The Retrospective Token Bus Protocol forms an Intellectual Property Product . The protocol operates on the basis of retrospectively passing a logical token over a bus topology network . The protocol is highly efficient and highly reliable - has the efficiency of a token ring network with the reliability of a bus network . It is simple and cheap to implement . Patents have been applied for and have been granted .

As the company is essentially an Intellectual Property based company it is interrested in joint arrangements where financing is supplied from external sources . We can not only supply the Intelectual Property but also extensive expertise - both technically and with regards the business side .  

The Retrospective Token Bus Protocol can be used for all types of networks from office and telephone networks to industrial and home networks . It is ideally suited for use in Domestic Area Networks because of it's following advantages :-

1. low cost implementation - thus providing for a commercially attractive addition to domestic devices .
2. small IC real estate - thus allowing incorporation onto single chip solutions .
3. bus topology - low cost physical medium - can use existing cabling . Also highly reliable .
4. highly efficient - the low data link overhead means that the usage of the data link speed is maximised .
5. reliability and predictability of the time usage of the communication cycle - no drop outs due to packet collisions - ensures that intensive use such as pumping Digital Video around the home is conducted reliably - without drops outs and within the time requirements .

The Retrospective Token Bus Protocol is ideally suited to Quality Of Service issues :-

1. it has the features and it can be vaired such that all QOS issues can be handled fully .
2. it is ideally suited as the LAN end of an ATM style network . It can also be used as a general LAN protocol .

Please Note :- the information supplied here is only what is in the public domain . Commercially confidential information is not shown . This includes varations on the protocol that have not yet been patented .

The Retrospective Token Bus Protocol versus the Ethernet Protocol

The Ethernet Protocol in a multidropped \ bussed topology ( eg. 10Base2 ) has a large and unpredictable data link overhead due to it's Carrier Sense Multiple Access \ Collision Detection access method . In large networks this can be easily 25% to 50% . The more units that are trying to transfer data at the same time the more the Ethernet crashes - the more drop outs and retries - hence the massive increase in data link overhead . There is also massive data link overhead with units waiting for the network to become available - inactive wait times . The Retrospective Token Bus Protocol , however , has a very low data link overhead of , typically , 0.25% to 0.5% and this overhead is very predictable . As such the Retrospective Token Bus Protocol is very suited to high network usage applications such as multi media networks such as domestic networks .

The Ethernet Protocol in a star topology ( eg. 10BaseT - ie. requires a hub ) using packet switching does not have the data link overhead of the bussed topology . However the cost of the network is considerably greater than a bus topology based network . The Retrospective Token Bus Protocol , however , has low overhead and low cost .

**Data**
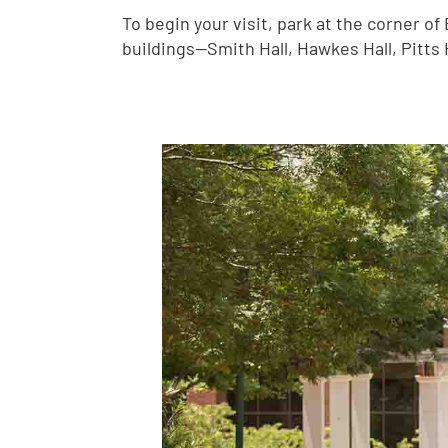
To begin your visit, park at the corner o
buildings—Smith Hall, Hawkes Hall, Pitts 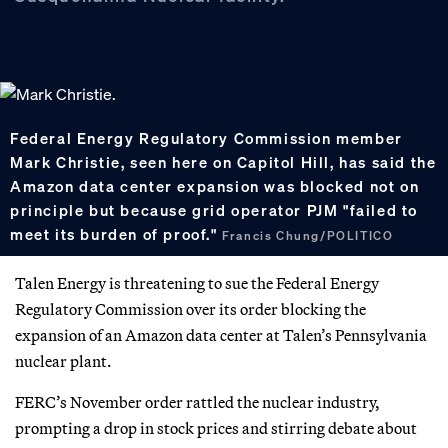
Federal Energy Regulatory Commission member
Mark Christie, seen here on Capitol Hill, has said the
Amazon data center expansion was blocked not on
principle but because grid operator PJM "failed to
meet its burden of proof."
Francis Chung/POLITICO
Talen Energy is threatening to sue the Federal Energy
Regulatory Commission over its order blocking the
expansion of an Amazon data center at Talen’s Pennsylvania
nuclear plant.
FERC’s November order rattled the nuclear industry,
prompting a drop in stock prices and stirring debate about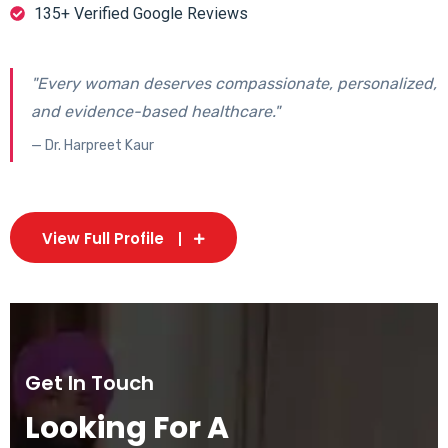
135+ Verified Google Reviews
"Every woman deserves compassionate, personalized,
and evidence-based healthcare."
— Dr. Harpreet Kaur
View Full Profile
Get In Touch
Looking For A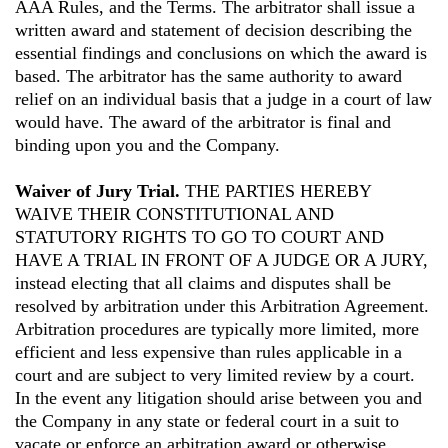
AAA Rules, and the Terms. The arbitrator shall issue a
written award and statement of decision describing the
essential findings and conclusions on which the award is
based. The arbitrator has the same authority to award
relief on an individual basis that a judge in a court of law
would have. The award of the arbitrator is final and
binding upon you and the Company.
Waiver of Jury Trial.
THE PARTIES HEREBY
WAIVE THEIR CONSTITUTIONAL AND
STATUTORY RIGHTS TO GO TO COURT AND
HAVE A TRIAL IN FRONT OF A JUDGE OR A JURY,
instead electing that all claims and disputes shall be
resolved by arbitration under this Arbitration Agreement.
Arbitration procedures are typically more limited, more
efficient and less expensive than rules applicable in a
court and are subject to very limited review by a court.
In the event any litigation should arise between you and
the Company in any state or federal court in a suit to
vacate or enforce an arbitration award or otherwise,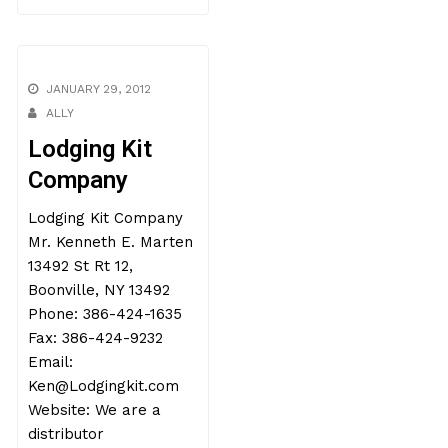
JANUARY 29, 2012
ALLY
Lodging Kit
Company
Lodging Kit Company
Mr. Kenneth E. Marten
13492 St Rt 12,
Boonville, NY 13492
Phone: 386-424-1635
Fax: 386-424-9232
Email:
Ken@Lodgingkit.com
Website: We are a
distributor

**Exercise brief**
According to the passage on the Retrospective Token Bus Protocol, what typical data link overhead does that protocol have?

**Solution**
Typically 0.25% to 0.5%, and this overhead is very predictable.